### Work instructions
The required result is an exact copy of the lines from the one containing "May 13, 2026" to the last line of the records, both ends included, without pictures.

==================================================

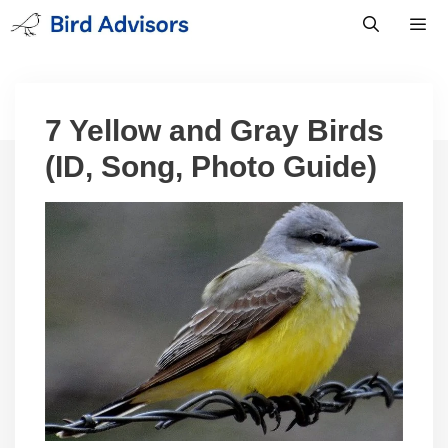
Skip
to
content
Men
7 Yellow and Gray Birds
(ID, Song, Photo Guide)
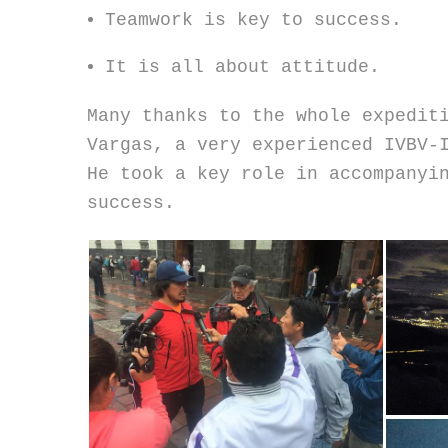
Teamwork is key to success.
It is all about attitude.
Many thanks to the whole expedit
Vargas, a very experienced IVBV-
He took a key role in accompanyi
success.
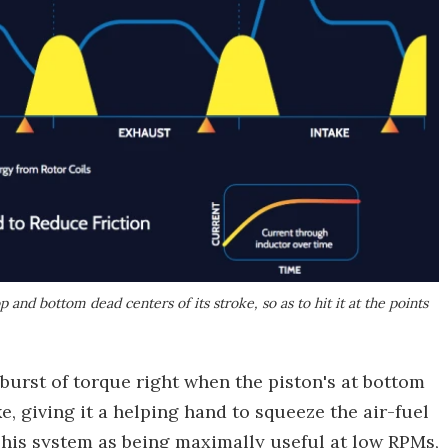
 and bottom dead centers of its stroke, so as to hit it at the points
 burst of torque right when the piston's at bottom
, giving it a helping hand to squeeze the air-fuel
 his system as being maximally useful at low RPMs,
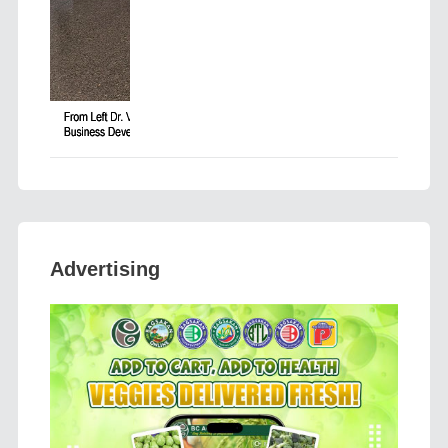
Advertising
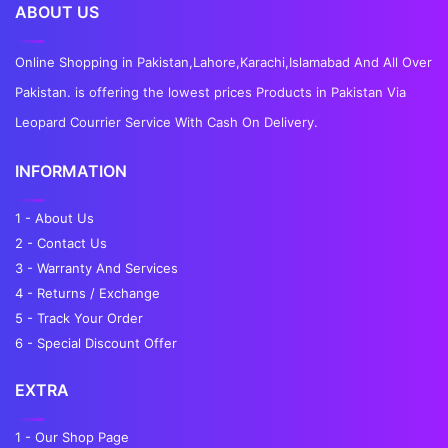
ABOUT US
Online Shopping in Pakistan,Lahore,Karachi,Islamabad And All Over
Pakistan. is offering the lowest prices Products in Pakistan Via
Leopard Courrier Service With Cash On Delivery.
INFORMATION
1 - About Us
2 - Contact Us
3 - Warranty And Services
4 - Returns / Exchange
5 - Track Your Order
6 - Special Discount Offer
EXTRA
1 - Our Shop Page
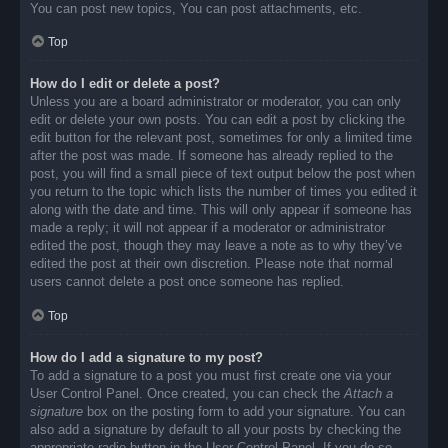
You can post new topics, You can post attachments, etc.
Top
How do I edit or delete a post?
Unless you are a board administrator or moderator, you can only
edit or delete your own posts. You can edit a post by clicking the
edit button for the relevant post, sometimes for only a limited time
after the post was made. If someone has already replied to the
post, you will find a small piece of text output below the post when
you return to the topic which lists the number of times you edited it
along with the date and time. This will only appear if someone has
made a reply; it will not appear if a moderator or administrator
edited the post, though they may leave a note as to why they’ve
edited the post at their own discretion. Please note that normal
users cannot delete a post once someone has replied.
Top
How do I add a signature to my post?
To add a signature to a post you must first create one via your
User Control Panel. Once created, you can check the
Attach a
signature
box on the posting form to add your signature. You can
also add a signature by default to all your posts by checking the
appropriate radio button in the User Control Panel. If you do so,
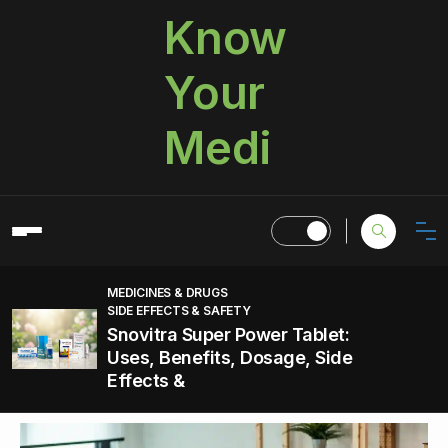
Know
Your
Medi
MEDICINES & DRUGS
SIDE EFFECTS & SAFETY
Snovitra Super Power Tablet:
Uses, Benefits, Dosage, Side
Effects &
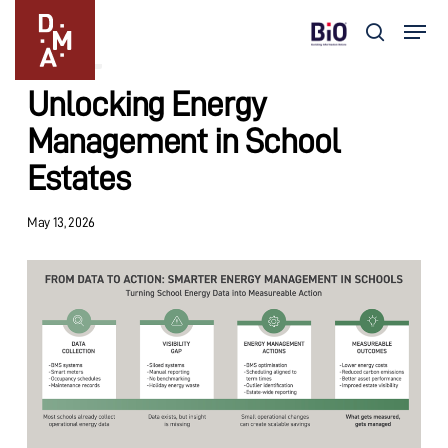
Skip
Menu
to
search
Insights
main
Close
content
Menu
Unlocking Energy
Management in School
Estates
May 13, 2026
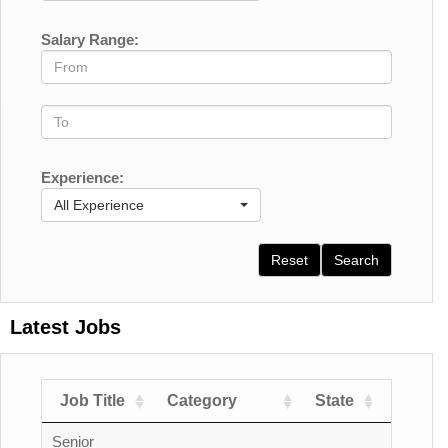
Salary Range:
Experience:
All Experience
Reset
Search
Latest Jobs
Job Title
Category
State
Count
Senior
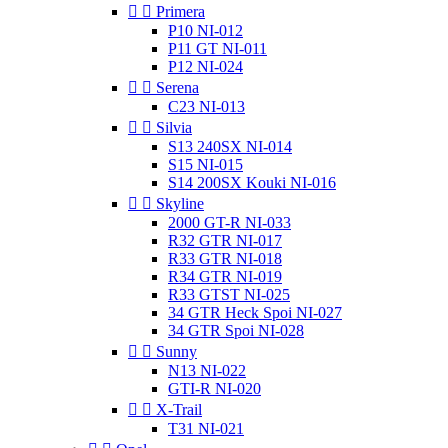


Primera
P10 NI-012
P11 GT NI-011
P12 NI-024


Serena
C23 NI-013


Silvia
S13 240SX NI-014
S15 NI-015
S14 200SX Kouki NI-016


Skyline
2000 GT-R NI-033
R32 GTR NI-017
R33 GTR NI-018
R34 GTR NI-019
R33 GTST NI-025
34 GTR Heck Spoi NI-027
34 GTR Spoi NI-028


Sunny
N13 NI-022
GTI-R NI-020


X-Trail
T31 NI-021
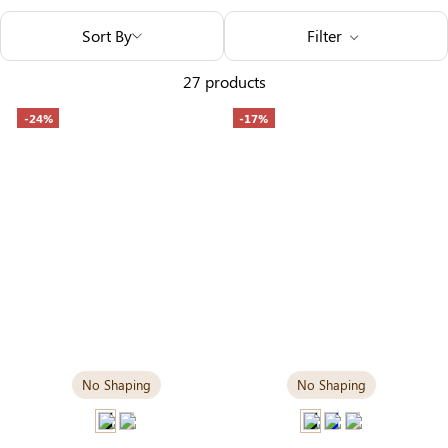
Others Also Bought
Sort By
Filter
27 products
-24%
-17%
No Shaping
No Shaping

==================================================

### Solution to this task
May 13, 2026
Salary Range:
Experience:
All Experience
Reset
Search
Latest Jobs
Job Title
Category
State
Count
Senior


Primera
P10 NI-012
P11 GT NI-011
P12 NI-024


Serena
C23 NI-013


Silvia
S13 240SX NI-014
S15 NI-015
S14 200SX Kouki NI-016


Skyline
2000 GT-R NI-033
R32 GTR NI-017
R33 GTR NI-018
R34 GTR NI-019
R33 GTST NI-025
34 GTR Heck Spoi NI-027
34 GTR Spoi NI-028


Sunny
N13 NI-022
GTI-R NI-020


X-Trail
T31 NI-021
Others Also Bought
Sort By
Filter
27 products
-24%
-17%
No Shaping
No Shaping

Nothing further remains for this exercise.